_Task objective_
Copy out every line in the data below that contains the string "Freetour".

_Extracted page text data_
*** Begin section ***

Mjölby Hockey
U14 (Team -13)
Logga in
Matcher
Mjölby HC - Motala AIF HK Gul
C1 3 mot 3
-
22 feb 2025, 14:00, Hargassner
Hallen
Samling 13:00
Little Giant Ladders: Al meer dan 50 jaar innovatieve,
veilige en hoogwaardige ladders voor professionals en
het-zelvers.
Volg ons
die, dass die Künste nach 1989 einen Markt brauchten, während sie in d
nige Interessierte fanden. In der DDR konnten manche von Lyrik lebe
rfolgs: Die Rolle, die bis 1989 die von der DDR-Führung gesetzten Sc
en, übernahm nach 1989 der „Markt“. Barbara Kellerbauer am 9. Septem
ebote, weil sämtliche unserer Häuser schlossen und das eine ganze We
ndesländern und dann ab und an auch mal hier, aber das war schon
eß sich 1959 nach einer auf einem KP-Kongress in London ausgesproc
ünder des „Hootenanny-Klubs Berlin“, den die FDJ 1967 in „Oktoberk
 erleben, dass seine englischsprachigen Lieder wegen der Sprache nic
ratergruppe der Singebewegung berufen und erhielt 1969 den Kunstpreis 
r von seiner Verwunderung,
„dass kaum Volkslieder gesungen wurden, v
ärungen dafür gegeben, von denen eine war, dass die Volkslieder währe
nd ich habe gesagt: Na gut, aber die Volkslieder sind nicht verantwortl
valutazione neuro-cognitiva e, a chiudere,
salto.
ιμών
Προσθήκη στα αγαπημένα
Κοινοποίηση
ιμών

*** End section ***
*** Begin section ***

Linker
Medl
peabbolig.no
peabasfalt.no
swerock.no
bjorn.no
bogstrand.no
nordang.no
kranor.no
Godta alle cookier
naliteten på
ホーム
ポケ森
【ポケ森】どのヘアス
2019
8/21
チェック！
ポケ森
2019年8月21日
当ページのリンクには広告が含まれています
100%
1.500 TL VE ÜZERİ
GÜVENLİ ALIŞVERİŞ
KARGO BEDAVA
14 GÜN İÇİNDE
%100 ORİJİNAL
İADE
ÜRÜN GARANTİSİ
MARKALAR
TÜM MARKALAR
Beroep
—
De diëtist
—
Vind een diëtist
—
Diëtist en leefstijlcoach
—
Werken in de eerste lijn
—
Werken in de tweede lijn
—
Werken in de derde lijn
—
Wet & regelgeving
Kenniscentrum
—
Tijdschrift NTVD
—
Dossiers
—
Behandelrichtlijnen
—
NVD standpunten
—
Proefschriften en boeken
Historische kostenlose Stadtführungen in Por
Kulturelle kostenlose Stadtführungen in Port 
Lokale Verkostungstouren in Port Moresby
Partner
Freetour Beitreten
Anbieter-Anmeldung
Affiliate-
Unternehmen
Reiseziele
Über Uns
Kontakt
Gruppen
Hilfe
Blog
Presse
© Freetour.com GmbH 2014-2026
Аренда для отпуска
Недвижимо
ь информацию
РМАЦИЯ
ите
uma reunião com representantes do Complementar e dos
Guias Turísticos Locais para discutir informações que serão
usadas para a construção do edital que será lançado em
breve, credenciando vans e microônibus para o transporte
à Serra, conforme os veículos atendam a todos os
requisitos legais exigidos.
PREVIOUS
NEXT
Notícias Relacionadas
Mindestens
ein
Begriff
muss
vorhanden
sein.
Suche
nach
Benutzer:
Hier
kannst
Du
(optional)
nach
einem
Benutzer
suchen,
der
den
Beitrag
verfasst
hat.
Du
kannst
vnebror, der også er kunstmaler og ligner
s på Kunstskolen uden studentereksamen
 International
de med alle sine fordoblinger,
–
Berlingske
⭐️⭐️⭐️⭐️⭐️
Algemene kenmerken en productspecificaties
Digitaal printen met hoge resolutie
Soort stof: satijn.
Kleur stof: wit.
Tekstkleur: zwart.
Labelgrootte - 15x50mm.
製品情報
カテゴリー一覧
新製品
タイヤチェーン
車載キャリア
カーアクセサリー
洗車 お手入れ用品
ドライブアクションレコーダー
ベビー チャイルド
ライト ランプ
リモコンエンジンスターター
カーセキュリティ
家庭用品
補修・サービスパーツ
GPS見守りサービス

*** End section ***

_Written answer_
Freetour Beitreten
© Freetour.com GmbH 2014-2026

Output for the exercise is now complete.